» WHAT THE TASK REQUIRES: As the answer, give exactly the lines of the records below from the one with "Fans speculate" through the one with "dialogue, especially when", ends included and pictures left out.

» DATA EXCERPTS:

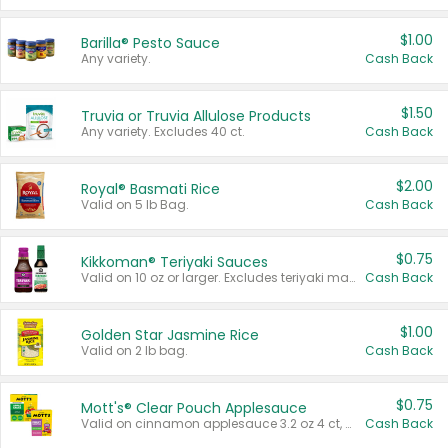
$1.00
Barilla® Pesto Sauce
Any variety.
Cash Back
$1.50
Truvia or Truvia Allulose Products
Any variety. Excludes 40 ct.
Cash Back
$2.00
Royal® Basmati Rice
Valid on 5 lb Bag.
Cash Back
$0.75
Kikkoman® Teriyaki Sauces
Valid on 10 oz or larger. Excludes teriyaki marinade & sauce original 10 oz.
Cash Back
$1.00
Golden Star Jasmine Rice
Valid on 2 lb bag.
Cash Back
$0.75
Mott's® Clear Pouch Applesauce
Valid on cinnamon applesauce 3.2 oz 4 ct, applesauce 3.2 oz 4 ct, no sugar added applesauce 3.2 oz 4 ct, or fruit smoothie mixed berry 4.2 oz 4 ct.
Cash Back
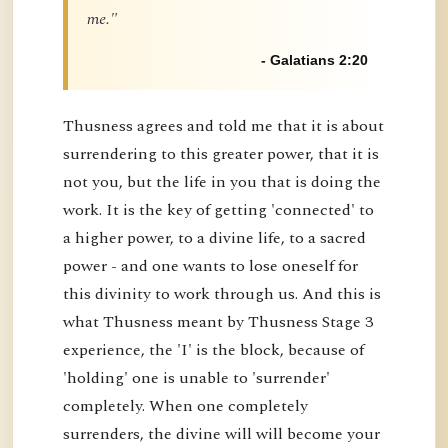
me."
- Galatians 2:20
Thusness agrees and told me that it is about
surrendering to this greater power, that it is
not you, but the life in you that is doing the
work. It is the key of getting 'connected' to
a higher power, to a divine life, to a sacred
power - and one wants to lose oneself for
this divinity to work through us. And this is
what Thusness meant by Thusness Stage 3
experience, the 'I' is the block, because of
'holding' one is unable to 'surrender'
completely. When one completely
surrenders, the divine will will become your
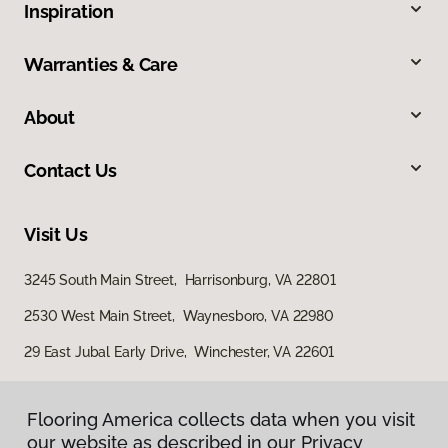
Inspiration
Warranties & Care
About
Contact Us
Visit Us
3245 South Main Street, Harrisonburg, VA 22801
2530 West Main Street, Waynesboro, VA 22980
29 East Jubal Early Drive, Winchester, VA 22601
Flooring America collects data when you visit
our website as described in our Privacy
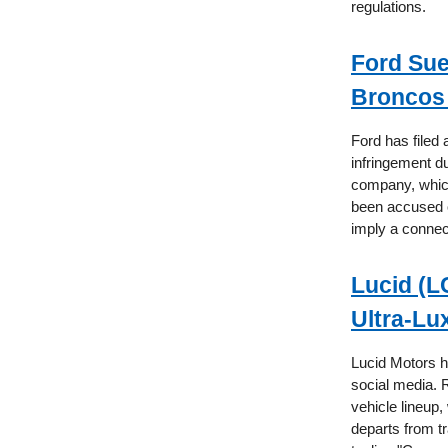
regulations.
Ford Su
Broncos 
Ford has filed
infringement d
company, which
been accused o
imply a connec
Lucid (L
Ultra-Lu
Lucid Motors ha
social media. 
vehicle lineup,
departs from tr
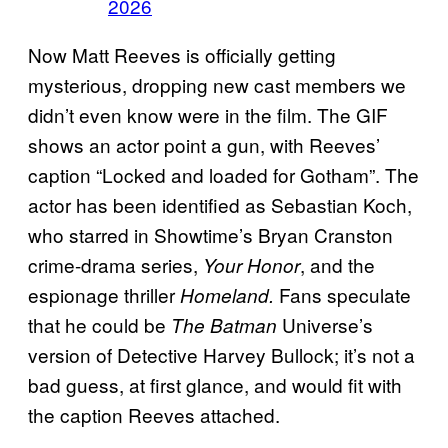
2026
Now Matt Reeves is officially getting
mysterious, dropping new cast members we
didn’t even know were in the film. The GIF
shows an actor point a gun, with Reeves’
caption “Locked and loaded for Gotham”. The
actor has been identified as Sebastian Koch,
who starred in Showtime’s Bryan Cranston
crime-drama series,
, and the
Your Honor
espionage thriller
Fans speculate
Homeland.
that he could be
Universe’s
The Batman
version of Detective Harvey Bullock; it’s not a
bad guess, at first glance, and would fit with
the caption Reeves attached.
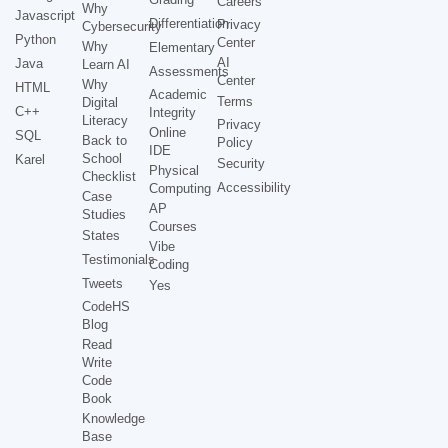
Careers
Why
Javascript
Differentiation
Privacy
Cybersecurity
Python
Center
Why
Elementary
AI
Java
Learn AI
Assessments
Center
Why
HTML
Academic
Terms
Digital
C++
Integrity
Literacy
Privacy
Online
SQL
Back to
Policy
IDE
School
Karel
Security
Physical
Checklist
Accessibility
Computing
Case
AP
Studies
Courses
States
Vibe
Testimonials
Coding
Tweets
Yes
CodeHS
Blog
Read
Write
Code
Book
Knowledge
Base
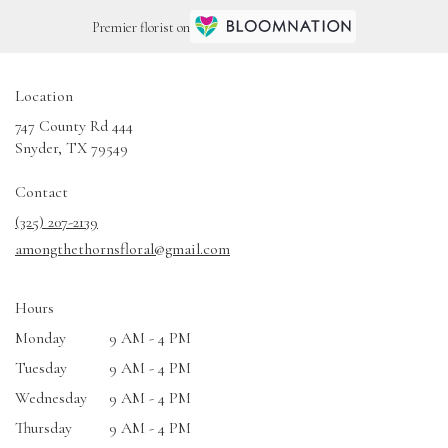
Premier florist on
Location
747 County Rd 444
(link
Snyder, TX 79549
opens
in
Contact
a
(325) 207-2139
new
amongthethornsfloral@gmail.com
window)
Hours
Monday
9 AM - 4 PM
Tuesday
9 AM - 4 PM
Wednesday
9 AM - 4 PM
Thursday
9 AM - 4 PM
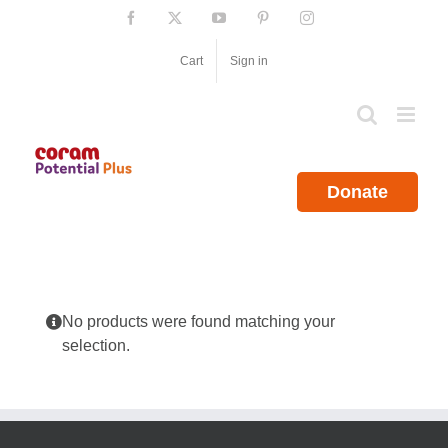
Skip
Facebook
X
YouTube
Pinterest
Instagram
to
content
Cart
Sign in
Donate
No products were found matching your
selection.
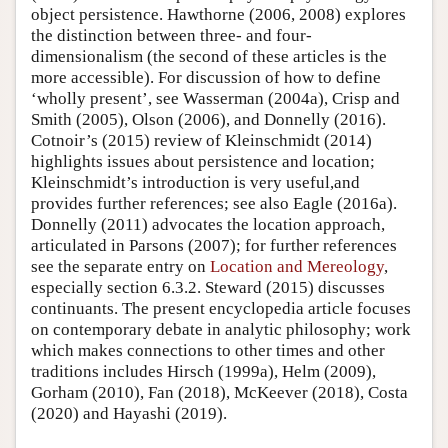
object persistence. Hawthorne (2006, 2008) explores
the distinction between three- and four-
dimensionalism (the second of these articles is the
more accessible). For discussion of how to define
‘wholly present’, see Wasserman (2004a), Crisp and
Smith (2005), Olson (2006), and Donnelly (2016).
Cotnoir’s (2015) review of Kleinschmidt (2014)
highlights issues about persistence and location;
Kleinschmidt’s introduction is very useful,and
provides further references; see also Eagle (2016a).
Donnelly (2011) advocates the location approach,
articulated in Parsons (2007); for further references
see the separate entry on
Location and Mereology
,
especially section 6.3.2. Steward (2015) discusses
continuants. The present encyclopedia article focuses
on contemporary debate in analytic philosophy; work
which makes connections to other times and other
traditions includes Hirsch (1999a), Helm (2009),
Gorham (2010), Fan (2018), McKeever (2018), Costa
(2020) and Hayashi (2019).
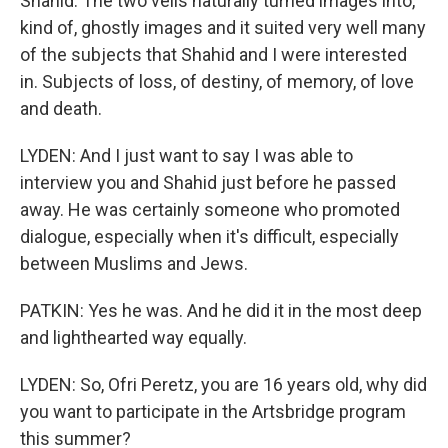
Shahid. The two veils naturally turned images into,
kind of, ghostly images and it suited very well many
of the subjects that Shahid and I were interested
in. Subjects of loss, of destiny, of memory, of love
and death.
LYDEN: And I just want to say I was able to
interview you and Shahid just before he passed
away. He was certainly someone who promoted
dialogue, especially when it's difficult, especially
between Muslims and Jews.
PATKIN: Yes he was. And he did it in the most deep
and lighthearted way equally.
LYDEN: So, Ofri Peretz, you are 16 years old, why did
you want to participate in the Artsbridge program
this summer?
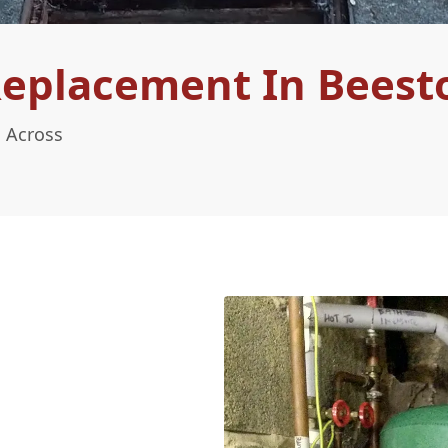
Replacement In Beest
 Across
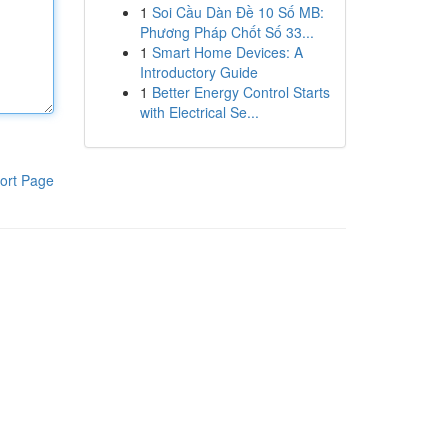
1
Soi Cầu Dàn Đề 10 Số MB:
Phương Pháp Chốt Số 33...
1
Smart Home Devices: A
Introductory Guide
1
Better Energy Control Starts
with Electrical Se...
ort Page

» SOLUTION TO THE EXERCISE:
Fans speculate
Homeland.
that he could be
Universe’s
The Batman
version of Detective Harvey Bullock; it’s not a
bad guess, at first glance, and would fit with
the caption Reeves attached.
Careers
Why
Javascript
Differentiation
Privacy
Cybersecurity
Python
Center
Why
Elementary
AI
Java
Learn AI
Assessments
Center
Why
HTML
Academic
Terms
Digital
C++
Integrity
Literacy
Privacy
Online
SQL
Back to
Policy
IDE
School
Karel
Security
Physical
Checklist
Accessibility
Computing
Case
AP
Studies
Courses
States
Vibe
Testimonials
Coding
Tweets
Yes
CodeHS
Blog
Read
Write
Code
Book
Knowledge
Base
Premier florist on
Location
747 County Rd 444
(link
Snyder, TX 79549
opens
in
Contact
a
(325) 207-2139
new
amongthethornsfloral@gmail.com
window)
Hours
Monday
9 AM - 4 PM
Tuesday
9 AM - 4 PM
Wednesday
9 AM - 4 PM
Thursday
9 AM - 4 PM
Skip
Facebook
X
YouTube
Pinterest
Instagram
to
content
Cart
Sign in
Donate
No products were found matching your
selection.
object persistence. Hawthorne (2006, 2008) explores
the distinction between three- and four-
dimensionalism (the second of these articles is the
more accessible). For discussion of how to define
‘wholly present’, see Wasserman (2004a), Crisp and
Smith (2005), Olson (2006), and Donnelly (2016).
Cotnoir’s (2015) review of Kleinschmidt (2014)
highlights issues about persistence and location;
Kleinschmidt’s introduction is very useful,and
provides further references; see also Eagle (2016a).
Donnelly (2011) advocates the location approach,
articulated in Parsons (2007); for further references
see the separate entry on
Location and Mereology
,
especially section 6.3.2. Steward (2015) discusses
continuants. The present encyclopedia article focuses
on contemporary debate in analytic philosophy; work
which makes connections to other times and other
traditions includes Hirsch (1999a), Helm (2009),
Gorham (2010), Fan (2018), McKeever (2018), Costa
(2020) and Hayashi (2019).
Shahid. The two veils naturally turned images into,
kind of, ghostly images and it suited very well many
of the subjects that Shahid and I were interested
in. Subjects of loss, of destiny, of memory, of love
and death.
LYDEN: And I just want to say I was able to
interview you and Shahid just before he passed
away. He was certainly someone who promoted
dialogue, especially when it's difficult, especially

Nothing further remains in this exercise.